Micheline Szwajcer

Dan Graham - Allen Ruppersberg

17 Mar - 07 May 2011

Performance works from the 70s / Death by Chocolate
DAN GRAHAM - ALLEN RUPPERSBERG
17 March - 7 May 2011

For this exhibition Dan Graham has selected video and graphic works related to his performances from the 70s. In response to his proposal, Allen Ruppersberg shows a photo series from 1973, named To Tell The Truth.

The exhibition presents Graham’s photographic, video and audio documentation of his seminal early performances such as Like (1969), Lax / Relax (1969-1995), Past Future Split Attention (1972), Performer Audience Mirror (1975) and Death By Chocolate (1986-2005).

Those pieces reveal Dan Graham’s dedication to examine social codes, group behaviour and established modes of perception. For example, the performance Performer Audience Mirror (1975) is a phenomenological inquiry into the audience/performer relationship and the notion of subjectivity/objectivity. Graham stands in front of a mirrored wall facing a seated audience; he describes the audience's movements and what they signify. He then turns and describes himself and the audience in the mirror.

Dan Graham writes:

Through the use of the mirror the audience is able to instantaneously perceive itself as a public mass (as a unity), offsetting its definition by the performer ('s discourse). The audience sees itself reflected by the mirror instantly while the performer's comments are slightly delayed. First, a person in the audience sees himself 'objectively' ('subjectively') perceived by himself, next he hears himself described 'objectively' ('subjectively') in terms of the performer's perception.

Death by Chocolate (1986-2005) draws on nearly twenty years' worth of footage shot in the bizarre yet familiar arena of the shopping mall. The resulting work provides a coldly beautiful view of mall culture: its architecture, its consumer public and its unique aesthetic world. This work also provides a corollary to Graham's own prodigious writings and projects on the public spaces of corporate capitalism.

Allen Ruppersberg’s work consistently engages with language, its slippage between mediums, and its situation amidst the familiarities of pop culture.

In 1973, Ruppersberg made many photographic works in which a series of images were set side-by-side in sequence, suggesting stories.
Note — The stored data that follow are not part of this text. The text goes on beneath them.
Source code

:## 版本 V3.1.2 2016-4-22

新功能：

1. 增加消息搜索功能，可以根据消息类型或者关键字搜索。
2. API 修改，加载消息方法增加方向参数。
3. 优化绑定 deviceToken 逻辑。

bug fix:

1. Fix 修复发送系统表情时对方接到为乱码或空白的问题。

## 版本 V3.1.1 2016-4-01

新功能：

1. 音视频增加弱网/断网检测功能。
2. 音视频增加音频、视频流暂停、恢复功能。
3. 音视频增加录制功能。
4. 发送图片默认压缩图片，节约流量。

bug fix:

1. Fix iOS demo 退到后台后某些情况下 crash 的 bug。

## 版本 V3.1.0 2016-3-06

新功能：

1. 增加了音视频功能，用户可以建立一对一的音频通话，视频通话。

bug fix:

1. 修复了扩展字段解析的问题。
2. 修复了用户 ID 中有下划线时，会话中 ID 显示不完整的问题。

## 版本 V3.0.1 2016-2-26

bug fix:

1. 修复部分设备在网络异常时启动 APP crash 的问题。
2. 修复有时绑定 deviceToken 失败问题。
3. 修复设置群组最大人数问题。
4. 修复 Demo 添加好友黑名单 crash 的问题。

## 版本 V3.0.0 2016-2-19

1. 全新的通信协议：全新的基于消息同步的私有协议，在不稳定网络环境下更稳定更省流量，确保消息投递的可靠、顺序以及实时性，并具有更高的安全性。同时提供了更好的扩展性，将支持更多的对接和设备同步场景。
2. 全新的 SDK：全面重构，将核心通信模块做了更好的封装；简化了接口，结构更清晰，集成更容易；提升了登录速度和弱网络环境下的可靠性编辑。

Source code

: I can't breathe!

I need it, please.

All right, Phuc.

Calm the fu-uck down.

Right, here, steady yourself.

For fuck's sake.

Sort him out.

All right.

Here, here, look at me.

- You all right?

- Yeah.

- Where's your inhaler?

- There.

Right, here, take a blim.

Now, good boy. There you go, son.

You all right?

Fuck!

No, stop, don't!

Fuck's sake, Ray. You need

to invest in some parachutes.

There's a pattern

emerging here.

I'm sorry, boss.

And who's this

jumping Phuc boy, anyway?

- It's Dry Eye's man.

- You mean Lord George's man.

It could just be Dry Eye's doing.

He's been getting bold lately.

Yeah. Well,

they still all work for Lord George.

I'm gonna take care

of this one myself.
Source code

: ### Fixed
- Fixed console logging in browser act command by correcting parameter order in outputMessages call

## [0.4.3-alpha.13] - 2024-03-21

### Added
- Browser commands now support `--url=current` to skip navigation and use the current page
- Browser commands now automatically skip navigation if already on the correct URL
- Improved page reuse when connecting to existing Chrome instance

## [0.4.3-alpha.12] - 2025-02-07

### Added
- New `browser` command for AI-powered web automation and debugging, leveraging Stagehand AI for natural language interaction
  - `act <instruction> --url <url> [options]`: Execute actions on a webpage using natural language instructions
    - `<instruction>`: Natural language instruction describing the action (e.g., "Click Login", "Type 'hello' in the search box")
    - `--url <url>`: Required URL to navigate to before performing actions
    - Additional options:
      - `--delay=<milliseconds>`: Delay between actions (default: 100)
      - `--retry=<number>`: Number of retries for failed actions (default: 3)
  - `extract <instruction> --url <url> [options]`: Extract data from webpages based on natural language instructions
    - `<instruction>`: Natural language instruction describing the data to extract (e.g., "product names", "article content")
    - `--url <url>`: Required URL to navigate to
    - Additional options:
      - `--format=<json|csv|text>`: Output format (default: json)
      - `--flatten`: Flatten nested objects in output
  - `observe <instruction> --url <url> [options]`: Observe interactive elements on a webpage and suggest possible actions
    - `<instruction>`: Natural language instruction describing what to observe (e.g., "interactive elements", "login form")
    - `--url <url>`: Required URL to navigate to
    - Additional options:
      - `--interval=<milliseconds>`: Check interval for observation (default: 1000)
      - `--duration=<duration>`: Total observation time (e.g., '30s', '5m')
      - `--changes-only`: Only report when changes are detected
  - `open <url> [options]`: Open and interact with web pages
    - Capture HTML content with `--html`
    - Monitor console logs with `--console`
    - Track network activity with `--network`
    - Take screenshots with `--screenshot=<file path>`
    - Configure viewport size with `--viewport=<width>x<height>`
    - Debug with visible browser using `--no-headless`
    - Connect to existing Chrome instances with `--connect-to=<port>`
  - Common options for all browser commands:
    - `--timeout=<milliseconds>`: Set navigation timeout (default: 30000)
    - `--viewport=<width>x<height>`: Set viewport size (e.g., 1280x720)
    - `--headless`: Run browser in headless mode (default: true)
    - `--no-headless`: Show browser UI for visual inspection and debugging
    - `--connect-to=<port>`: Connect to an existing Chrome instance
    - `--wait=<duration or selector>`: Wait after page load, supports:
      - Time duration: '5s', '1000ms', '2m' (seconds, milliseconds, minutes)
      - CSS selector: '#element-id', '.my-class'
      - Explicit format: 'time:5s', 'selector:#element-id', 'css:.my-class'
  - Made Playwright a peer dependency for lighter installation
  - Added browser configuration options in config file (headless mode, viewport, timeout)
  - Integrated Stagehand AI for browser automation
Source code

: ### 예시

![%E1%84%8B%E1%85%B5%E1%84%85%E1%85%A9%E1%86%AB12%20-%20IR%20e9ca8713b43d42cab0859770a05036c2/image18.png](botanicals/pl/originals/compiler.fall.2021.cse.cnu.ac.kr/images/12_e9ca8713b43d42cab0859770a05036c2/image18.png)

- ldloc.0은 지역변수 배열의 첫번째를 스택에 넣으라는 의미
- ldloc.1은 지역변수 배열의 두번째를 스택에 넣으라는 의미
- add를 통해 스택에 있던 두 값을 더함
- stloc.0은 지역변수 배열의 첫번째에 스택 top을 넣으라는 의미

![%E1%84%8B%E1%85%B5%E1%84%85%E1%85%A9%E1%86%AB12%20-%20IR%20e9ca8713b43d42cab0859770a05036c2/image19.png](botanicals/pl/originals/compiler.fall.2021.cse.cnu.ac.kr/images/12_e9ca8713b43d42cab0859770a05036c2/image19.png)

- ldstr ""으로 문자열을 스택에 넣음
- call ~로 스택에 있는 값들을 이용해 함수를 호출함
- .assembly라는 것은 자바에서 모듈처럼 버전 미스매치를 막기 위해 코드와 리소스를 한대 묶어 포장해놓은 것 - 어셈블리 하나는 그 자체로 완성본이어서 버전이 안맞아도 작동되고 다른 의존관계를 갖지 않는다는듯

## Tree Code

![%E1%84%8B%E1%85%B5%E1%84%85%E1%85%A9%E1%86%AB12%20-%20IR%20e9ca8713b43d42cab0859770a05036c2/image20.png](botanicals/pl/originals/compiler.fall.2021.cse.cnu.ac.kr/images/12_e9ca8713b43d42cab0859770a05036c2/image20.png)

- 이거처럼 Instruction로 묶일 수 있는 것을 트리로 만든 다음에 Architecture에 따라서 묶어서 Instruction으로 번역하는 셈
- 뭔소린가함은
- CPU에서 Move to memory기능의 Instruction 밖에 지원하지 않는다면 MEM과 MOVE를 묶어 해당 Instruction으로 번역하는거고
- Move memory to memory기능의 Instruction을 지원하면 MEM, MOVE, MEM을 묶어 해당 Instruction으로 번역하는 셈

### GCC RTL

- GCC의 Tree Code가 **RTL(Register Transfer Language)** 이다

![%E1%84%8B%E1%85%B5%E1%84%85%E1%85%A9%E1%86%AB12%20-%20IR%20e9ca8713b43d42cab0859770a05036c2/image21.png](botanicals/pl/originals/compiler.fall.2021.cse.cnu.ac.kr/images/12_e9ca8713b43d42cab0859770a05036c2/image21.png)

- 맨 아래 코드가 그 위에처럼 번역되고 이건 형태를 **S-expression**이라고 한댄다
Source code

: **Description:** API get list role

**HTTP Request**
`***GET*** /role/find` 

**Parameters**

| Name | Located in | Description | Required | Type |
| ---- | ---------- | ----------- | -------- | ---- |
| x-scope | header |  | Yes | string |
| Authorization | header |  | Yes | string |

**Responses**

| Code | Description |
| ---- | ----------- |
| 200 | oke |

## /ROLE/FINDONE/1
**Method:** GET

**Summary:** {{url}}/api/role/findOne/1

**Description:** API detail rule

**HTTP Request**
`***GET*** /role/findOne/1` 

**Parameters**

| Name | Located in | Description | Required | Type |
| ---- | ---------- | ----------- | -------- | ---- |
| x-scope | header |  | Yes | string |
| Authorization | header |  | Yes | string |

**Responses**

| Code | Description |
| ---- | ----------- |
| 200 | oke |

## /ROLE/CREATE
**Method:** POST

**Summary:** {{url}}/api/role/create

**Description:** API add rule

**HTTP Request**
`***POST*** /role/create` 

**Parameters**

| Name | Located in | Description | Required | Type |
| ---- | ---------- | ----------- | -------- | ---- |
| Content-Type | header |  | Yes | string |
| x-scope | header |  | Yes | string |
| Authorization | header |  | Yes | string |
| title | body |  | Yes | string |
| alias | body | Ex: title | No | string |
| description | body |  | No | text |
These works often dramatize the differences between a reader's or writer's misrepresentation of events and the confusions that can occur between what we normally describe as reality and fiction.

In the photo series, To Tell the Truth (1973), Ruppersberg plays himself as a blindfolded man wearing a sleeping mask (significantly) and sitting at a table. In each new image, a different object appears before him on the table, and below the image a verbal narrative progresses—but the viewer comes to recognize that each object is being described incorrectly, as if some deadly slippage between the imagery and the text were developing further in each frame. When a bottle of ketchup appears on the table, for instance, the caption reads, "A pitcher of water". A handgun appears along with the caption "A sawed-off shotgun". When the man lifts his blindfold and raises the handgun to his head, the caption reads "An Argument", and in the final frame, as the man kills himself, the caption reads, "A Murder".